Case study: Yaw misalignment savings from simple SCADA data

Getting more from existing turbine operating data

Cubico Sustainable Investments (Cubico) is one of the world’s largest privately-owned renewable energy companies with a portfolio of more than 6 GW across 12 countries. The company, which is backed by the resources of Ontario Teachers’ Pension Plan and PSP Investments, has a keenly-felt responsibility to maximise the value and profitability of its assets. Bitbloom has worked with Cubico on its international wind portfolio for just over a year to help monitor and optimise operations, and has already identified yaw misalignment improvements and other opportunities to drive value and create significant cost savings. Crucially, Bitbloom’s technology was able to do so without costly additional hardware or upfront investment.

The devil in the detail

Bitbloom analysed four years of Cubico’s historical 10-minute SCADA and event log data using automation on its Sift Monitor platform. After ingesting and quality assuring the data, Bitbloom would enrich the data before applying Sift Monitor’s performance monitoring algorithms. Run on a daily basis, these analyses were made available to both Bitbloom and Cubico via the Sift Monitor dashboard, which employs a simple traffic light system to draw attention to potential issues and alert on exceptions.

Collaboration

Bitbloom and Cubico meet regularly to discuss new issues and track progress on open items, using a task collaboration interface built into Sift Monitor. The interface is designed to both track tasks and collate relevant evidence such as analysis results.

Diagnosing the issue

In one of these calls, Cubico and Bitbloom had a particular agenda item to discuss: two separate algorithms had detected an anomaly, and a third had provided a true negative which, in combination, allowed the team to diagnose a yaw misalignment issue.

  • Algorithm 1: A simple power curve and efficiency tracking tool indicating potential drop in efficiency.
  • Algorithm 2: A wind speed consistency tool indicating no atypical increase in resource estimate for the specific turbine and period.
  • Algorithm 3: A proprietary yaw misalignment algorithm indicating potential increase in static yaw misalignment.

* [Input data]:
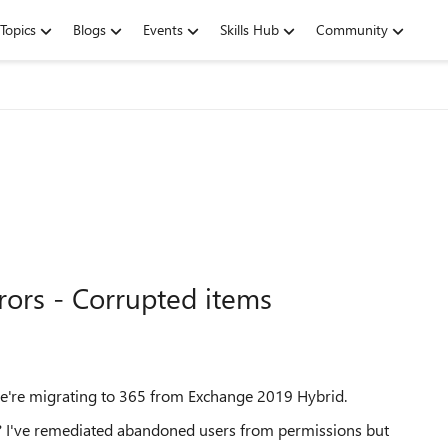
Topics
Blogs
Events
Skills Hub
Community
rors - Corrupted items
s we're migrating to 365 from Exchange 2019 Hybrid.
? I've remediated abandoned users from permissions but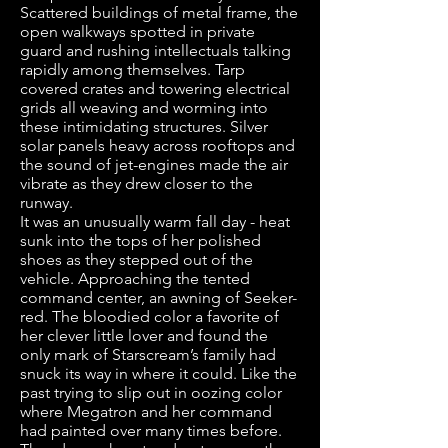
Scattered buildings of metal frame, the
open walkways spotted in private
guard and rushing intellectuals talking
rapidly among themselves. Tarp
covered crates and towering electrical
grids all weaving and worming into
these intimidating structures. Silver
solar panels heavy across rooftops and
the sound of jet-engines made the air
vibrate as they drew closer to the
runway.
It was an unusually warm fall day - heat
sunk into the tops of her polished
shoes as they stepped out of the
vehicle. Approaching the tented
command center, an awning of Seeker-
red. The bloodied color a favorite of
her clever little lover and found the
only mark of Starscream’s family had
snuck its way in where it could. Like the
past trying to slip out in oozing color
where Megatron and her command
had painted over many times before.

* [Actions to take]:
**1.** From the yaw misalignment case study, quote the stretch from "Diagnosing the issue" through "yaw misalignment issue.".
**2.** According to the yaw misalignment case study, how many years of Cubico's historical SCADA and event log data did Bitbloom analyze?
**3.** List each algorithm the case study names in its bulleted entries, and state what kind of tool each one is.

* [Responses by item number]:
**1.**
Diagnosing the issue

In one of these calls, Cubico and Bitbloom had a particular agenda item to discuss: two separate algorithms had detected an anomaly, and a third had provided a true negative which, in combination, allowed the team to diagnose a yaw misalignment issue.

**2.** Four years.

**3.**
- Algorithm 1: a simple power curve and efficiency tracking tool
- Algorithm 2: a wind speed consistency tool
- Algorithm 3: a proprietary yaw misalignment algorithm